Elections régionales et européennes en Belgique

Quelque 7.750.000 Belges sont appelés ce 7 juin à désigner leurs nouveaux représentants dans les assemblées parlementaires régionales de Flandre, de Bruxelles et de Wallonie. Ils doivent aussi désigner 22 nouveaux eurodéputés (13 néerlandophones, 8 francophones et 1 germanophone). Les premières estimations sont attendues vers 15h00, heure à laquelle les bureaux de vote électroniques fermeront leurs portes.
C’est à 8h00, ce dimanche, que les bureaux de vote ont ouvert leurs portes dans tout le Royaume. Les électeurs ont jusqu’à 13h00 pour s’y rendre s’il s’agit d’une commune où le vote se fait encore sur papier avec un crayon rouge et jusqu’à 15h00 pour les bureaux où le vote est électronique. C’est le cas dans plus de 200 communes de Belgique.
Ce ne sont pas que 7.750.000 Belges qui sont appelés à prendre part au scrutin régional et européen ce dimanche. Les ressortissants des pays de l’Union européenne qui résident en Belgique et qui se sont inscrits avant le 1er avril sur une liste de leur commune peuvent également prendre part au scrutin européen en Belgique.
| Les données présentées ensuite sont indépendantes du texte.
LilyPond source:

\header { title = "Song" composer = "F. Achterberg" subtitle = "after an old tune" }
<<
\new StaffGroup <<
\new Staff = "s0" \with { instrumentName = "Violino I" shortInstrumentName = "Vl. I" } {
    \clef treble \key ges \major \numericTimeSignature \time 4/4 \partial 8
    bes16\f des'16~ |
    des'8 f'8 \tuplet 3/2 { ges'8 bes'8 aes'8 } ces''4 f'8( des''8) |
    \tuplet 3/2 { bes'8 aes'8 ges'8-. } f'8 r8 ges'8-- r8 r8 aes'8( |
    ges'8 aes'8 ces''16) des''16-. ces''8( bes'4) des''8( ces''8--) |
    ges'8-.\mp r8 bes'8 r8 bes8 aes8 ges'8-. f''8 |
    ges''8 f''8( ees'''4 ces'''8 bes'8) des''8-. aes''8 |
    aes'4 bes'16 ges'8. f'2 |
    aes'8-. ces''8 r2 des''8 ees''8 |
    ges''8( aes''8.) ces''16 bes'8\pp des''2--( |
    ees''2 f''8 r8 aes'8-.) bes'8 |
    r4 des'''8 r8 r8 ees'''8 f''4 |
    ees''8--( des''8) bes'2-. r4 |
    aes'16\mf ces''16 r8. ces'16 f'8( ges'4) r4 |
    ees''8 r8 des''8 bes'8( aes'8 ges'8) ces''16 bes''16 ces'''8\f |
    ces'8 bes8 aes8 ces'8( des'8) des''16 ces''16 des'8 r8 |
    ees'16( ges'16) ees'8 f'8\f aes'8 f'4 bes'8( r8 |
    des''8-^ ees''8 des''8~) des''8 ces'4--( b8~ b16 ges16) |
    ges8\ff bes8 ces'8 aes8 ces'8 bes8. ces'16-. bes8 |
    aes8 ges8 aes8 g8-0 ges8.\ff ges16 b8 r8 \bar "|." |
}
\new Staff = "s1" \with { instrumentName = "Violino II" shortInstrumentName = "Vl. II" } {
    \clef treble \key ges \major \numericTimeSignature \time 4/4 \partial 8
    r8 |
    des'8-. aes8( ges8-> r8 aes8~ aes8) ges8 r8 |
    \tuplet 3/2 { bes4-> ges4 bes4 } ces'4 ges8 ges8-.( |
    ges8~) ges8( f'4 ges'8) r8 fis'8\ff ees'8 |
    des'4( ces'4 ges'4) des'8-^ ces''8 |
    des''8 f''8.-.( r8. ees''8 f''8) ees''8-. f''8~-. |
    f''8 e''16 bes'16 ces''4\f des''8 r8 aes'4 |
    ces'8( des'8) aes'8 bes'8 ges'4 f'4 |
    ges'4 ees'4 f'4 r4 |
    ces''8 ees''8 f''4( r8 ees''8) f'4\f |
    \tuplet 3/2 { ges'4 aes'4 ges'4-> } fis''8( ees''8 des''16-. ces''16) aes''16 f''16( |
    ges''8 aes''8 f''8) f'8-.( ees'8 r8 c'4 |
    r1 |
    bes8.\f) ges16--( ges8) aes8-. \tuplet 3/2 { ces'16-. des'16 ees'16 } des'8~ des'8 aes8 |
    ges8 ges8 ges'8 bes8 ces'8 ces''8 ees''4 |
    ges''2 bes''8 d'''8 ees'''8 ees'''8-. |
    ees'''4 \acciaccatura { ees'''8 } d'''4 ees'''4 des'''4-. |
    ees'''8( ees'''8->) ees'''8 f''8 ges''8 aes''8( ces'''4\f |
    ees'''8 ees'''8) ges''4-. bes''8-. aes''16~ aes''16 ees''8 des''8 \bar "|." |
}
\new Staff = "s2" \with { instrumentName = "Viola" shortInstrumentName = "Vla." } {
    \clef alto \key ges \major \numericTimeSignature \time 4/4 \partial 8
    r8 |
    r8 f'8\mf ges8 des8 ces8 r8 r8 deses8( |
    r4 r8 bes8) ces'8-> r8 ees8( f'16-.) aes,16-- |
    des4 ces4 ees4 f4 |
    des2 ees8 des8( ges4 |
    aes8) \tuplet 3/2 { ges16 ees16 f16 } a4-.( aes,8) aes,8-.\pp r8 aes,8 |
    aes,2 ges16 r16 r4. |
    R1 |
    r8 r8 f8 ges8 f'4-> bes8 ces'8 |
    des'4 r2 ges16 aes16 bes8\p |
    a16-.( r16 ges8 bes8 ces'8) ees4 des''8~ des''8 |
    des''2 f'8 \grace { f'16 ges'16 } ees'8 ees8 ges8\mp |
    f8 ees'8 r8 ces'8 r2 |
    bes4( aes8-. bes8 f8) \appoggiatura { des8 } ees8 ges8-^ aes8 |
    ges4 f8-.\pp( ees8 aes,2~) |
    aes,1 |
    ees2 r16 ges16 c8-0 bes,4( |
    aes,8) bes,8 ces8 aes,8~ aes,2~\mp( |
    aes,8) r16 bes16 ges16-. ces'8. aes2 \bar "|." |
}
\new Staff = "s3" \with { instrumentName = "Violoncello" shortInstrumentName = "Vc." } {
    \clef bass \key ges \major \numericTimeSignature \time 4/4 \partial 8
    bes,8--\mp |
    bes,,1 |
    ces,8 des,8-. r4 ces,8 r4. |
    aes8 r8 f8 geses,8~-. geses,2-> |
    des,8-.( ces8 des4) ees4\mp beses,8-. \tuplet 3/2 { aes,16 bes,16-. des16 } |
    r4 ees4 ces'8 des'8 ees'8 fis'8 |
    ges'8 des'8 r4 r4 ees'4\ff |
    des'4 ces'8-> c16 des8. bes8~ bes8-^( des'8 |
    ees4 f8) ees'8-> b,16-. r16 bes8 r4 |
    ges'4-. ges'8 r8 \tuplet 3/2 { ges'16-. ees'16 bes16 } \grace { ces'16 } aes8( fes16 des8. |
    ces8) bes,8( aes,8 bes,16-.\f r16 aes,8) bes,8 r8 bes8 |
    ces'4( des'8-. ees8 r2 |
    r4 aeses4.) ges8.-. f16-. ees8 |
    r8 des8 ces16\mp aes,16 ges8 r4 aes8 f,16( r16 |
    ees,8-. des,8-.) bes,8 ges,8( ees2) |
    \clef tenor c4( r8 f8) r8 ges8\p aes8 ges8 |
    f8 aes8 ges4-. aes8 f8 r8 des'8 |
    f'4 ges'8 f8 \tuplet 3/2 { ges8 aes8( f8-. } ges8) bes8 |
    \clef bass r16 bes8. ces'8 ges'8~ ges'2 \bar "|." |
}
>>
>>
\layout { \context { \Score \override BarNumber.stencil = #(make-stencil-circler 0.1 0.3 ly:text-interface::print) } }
Pour les électeurs belges, il s’agit de désigner d’une part leurs députés pour le Parlement de chacune des trois Régions, soit 124 élus en Flandre, 89 à Bruxelles et 75 en Wallonie. Les électeurs des 9 communes germanophones de Belgique devront en outre voter pour le Parlement de la Communauté germanophone, qui comprend 25 députés. Le Parlement de la Communauté française se compose, lui, automatiquement des 75 députés wallons et de 19 des 72 députés francophones au Parlement bruxellois.
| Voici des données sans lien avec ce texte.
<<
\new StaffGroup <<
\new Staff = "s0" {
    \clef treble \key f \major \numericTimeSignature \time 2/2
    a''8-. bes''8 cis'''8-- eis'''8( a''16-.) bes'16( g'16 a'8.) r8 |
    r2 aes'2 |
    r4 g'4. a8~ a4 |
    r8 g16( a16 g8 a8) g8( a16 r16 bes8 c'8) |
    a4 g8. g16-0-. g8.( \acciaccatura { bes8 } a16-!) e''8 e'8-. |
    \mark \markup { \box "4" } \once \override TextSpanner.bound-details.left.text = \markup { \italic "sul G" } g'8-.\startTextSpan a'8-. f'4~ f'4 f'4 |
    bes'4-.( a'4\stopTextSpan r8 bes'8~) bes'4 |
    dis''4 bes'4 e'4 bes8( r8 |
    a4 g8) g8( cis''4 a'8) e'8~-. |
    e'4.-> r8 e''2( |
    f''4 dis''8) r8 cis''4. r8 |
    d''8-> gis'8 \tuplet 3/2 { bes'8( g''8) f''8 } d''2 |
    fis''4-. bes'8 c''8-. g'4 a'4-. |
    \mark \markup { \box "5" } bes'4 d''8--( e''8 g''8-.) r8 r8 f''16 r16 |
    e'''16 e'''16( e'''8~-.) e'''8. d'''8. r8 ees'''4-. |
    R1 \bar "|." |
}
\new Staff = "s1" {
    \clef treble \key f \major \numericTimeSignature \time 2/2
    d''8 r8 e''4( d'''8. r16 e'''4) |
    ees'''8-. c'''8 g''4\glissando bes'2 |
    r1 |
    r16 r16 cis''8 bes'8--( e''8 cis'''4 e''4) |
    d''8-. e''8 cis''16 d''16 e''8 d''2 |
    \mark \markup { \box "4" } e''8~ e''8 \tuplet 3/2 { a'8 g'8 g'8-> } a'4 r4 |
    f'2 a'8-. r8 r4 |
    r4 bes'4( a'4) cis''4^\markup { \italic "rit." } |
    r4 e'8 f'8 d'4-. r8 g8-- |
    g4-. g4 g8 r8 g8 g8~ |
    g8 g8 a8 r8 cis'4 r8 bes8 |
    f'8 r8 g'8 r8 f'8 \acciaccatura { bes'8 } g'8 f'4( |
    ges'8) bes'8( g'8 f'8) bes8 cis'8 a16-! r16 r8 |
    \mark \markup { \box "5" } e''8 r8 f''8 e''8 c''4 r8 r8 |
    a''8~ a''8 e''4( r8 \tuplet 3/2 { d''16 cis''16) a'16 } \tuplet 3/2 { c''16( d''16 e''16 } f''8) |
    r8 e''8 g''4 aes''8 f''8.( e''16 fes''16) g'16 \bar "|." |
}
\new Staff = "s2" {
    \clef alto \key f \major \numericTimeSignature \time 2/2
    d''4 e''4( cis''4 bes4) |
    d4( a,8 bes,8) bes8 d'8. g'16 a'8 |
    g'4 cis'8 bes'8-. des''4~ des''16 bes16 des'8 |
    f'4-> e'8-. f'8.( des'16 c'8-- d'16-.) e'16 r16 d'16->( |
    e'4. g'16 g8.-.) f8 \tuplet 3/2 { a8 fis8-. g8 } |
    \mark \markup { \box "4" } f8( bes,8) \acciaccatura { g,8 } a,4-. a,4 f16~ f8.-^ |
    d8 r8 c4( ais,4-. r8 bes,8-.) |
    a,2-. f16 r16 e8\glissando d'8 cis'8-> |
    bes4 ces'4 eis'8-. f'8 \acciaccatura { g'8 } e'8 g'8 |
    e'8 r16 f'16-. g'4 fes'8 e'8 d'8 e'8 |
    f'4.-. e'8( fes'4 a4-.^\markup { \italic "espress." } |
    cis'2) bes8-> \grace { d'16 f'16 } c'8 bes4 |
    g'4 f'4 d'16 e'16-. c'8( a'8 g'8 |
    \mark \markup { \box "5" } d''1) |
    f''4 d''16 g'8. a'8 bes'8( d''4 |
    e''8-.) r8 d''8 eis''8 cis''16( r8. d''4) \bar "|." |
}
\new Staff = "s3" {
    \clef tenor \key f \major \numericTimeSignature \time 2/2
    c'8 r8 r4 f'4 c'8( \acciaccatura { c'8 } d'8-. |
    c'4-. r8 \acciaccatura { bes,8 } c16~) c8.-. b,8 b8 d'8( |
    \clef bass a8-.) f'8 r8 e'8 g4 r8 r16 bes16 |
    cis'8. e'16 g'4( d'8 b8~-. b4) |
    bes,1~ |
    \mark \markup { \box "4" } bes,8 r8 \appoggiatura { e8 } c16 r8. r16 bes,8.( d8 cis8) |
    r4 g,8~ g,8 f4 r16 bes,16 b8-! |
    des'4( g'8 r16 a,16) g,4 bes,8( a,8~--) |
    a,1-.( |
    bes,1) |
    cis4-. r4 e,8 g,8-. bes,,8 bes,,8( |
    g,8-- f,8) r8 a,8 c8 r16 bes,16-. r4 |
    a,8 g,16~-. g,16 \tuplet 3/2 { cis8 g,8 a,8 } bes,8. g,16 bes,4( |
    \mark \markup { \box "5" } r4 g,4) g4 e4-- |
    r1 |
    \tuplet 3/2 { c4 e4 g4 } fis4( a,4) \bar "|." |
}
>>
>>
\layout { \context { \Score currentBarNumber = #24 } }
Les Belges élisent également ce dimanche 22 députés pour le Parlement européen. L’élection européenne en Belgique se fait sur la base de trois collèges électoraux - francophone, néerlandophone et germanophone -, qui doivent élire respectivement 8 membres, 13 membres et un membre.

Le CD&V semble dominer en Flandre

Depuis des mois, les partis spéculent déjà sur le résultat des élections régionales. C’est avant tout en Belgique francophone, c’est-à-dire en Wallonie et à Bruxelles, que tout semble encore possible.
En Flandre, les derniers sondages en date donnent le CD&V démocrate-chrétien comme le plus grand parti et le seul à passer le cap des 20% de votes favorables. Il serait suivi par les libéraux de l’Open VLD et les socialistes du SP.A. Ces trois partis formaient la majorité en Flandre aux élections régionales de 2004.

En Flandre, on attend surtout avec suspens le résultat qu’obtiendront le parti d’extrême-droite Vlaams Belang et celui des libéraux de droite de la Liste Dedecker, mais également le résultat qu’effectuera le parti nationaliste N-VA, auquel on prédit jusqu’à 10% de voix.

Tensions en Belgique francophone

En Wallonie et à Bruxelles, on prédit un véritable duel entre les socialistes du PS et les libéraux du MR.
Les sondages des intentions de vote donnent les deux partis plus ou moins à égalité. Mais leurs présidents (photo) ont d’emblée déjà annoncé qu’ils ne voulaient pas former de coalition l’un avec l’autre. Pour le PS, cela pourrait se traduire par une cure dans l’opposition, après 20 ans dans la majorité régionale.

Une coalition régionale pourrait également contenir le parti des verts Ecolo. Les spécialistes estiment que ce parti pourrait gagner de nombreuses voix. Quant au cdH démocrate-chrétien, il se maintiendrait à son niveau de 2004.

Mais à l’aube du scrutin, un quart des électeurs belges se disaient encore indécis. Tout restait donc encore possible ce 7 juin.